**What to produce:** In the passage on performance management, rewrite the part from "Q – How can" up to and including "an outsider’s perspective.", changing "external consultant" to "outside advisor".

**Reading passage:**

+-------+

Yes, the Performance Management System has to address all 4 elements. The organization needs to have a culture that enables these four things to be addressed. Otherwise, even with the best possible PMS systems, organizations will have no clue on how to operate them and employ them effectively. This is why you see excellent systems not yielding the right results.

Q – How can a PMS bring in performance-based meritocracy and objective employee assessment within an organization?

This is a broad question that gets decided by the culture of the organization. Let me share with you a personal experience. In one of my previous organizations, one of the tasks we had to do was how to bring in a performance-based meritocracy. The task needed us to relook at who we are as an organization and we needed to define our organization’s business. It was not easy even for an established company like ours. It required us to bring in an external consultant to bring in an outsider’s perspective.

“Organizational culture defines how much benefit it can derive from performance management system”

Typically, internal discussions can rage on with people challenging each other till the cows come home without reaching any valid conclusions, whereas an outside consultant would bring in the needed ‘outside-in’ perspective. Otherwise, the insider’s perspective could be lost. We brought in a consultant and then we looked at the roles and responsibilities and the perspectives. It was then that we figured out that there was so much confusion in terms of our organization’s structure itself. How do we define roles and responsibilities? We had been promoting people from an appeasement perspective. We tried to keep people happy and showed them a trajectory in terms of growth.Soon, we saw that our entire organization was actually very hierarchical instead of being flat, in today’s context. First, we needed to ensure that we had the right structure to deliver on the strategy. After that, we needed to decide how to go about our entire goals. Then, we needed a framework with which to articulate our goals. At that point in time, we selected the balanced scorecard method. So, perspective in terms of financials, customer, processes, and in terms of growth – all these were addressed. So we had to really understand and redefine, to a certain extent, our structure to be able to design a performance management system. In today’s context, each of them would also reflect an element of ESG criteria as they call it – Environment, Social and Corporate Governance. Each of these elements also needs to get reflected.Q – In your long career, how has PMS helped you achieve strategic business objectives?

+-------+

**Information given:**
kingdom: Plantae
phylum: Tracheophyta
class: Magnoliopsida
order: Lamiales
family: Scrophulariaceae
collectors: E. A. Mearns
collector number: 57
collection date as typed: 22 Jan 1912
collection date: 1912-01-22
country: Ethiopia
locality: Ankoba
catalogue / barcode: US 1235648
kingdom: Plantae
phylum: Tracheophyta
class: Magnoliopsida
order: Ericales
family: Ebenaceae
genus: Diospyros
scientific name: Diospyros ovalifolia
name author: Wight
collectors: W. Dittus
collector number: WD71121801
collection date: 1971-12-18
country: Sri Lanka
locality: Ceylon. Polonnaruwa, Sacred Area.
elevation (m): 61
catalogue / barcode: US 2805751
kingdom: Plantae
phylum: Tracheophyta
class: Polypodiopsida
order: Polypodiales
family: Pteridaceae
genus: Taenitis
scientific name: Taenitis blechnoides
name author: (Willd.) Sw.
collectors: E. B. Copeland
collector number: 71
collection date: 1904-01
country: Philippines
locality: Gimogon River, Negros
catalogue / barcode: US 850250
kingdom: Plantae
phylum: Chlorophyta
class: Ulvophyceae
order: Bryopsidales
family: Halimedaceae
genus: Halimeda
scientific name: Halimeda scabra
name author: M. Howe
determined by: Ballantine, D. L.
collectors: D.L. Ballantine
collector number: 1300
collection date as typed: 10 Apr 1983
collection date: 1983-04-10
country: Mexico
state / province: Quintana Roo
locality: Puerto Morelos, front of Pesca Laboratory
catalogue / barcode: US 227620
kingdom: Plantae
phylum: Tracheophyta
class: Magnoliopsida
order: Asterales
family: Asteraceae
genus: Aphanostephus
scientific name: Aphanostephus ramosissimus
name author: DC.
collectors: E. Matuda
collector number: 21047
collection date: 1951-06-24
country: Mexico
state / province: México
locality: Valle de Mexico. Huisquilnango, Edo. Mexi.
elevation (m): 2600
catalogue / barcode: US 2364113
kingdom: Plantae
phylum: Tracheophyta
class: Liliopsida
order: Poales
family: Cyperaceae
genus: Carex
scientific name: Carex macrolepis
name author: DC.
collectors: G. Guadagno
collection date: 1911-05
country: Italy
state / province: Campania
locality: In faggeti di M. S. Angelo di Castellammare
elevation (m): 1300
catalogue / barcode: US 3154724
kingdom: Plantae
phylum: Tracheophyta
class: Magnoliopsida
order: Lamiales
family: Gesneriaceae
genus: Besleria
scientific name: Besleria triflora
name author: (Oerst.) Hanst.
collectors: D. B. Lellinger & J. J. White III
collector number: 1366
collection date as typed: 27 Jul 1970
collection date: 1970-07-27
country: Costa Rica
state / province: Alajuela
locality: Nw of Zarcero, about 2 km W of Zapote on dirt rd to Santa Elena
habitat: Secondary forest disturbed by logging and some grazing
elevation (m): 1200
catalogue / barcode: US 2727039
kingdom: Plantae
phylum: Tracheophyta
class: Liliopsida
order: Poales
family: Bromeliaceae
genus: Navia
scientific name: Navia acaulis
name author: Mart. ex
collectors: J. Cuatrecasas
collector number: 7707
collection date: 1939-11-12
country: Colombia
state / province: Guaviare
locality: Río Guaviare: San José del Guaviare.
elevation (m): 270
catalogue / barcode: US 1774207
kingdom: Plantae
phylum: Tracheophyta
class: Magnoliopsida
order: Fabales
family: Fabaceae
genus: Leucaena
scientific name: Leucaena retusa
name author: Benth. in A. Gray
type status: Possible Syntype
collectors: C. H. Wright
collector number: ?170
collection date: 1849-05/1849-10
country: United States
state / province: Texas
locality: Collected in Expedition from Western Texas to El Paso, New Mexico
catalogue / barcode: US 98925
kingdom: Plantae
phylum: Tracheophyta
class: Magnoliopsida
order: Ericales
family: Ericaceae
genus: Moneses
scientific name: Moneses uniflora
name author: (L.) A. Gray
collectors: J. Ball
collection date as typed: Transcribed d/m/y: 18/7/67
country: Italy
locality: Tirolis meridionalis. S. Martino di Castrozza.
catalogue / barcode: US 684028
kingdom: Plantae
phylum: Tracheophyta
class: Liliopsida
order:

+-------+

**Solved problem:**
Q – How can a PMS bring in performance-based meritocracy and objective employee assessment within an organization?

This is a broad question that gets decided by the culture of the organization. Let me share with you a personal experience. In one of my previous organizations, one of the tasks we had to do was how to bring in a performance-based meritocracy. The task needed us to relook at who we are as an organization and we needed to define our organization’s business. It was not easy even for an established company like ours. It required us to bring in an outside advisor to bring in an outsider’s perspective.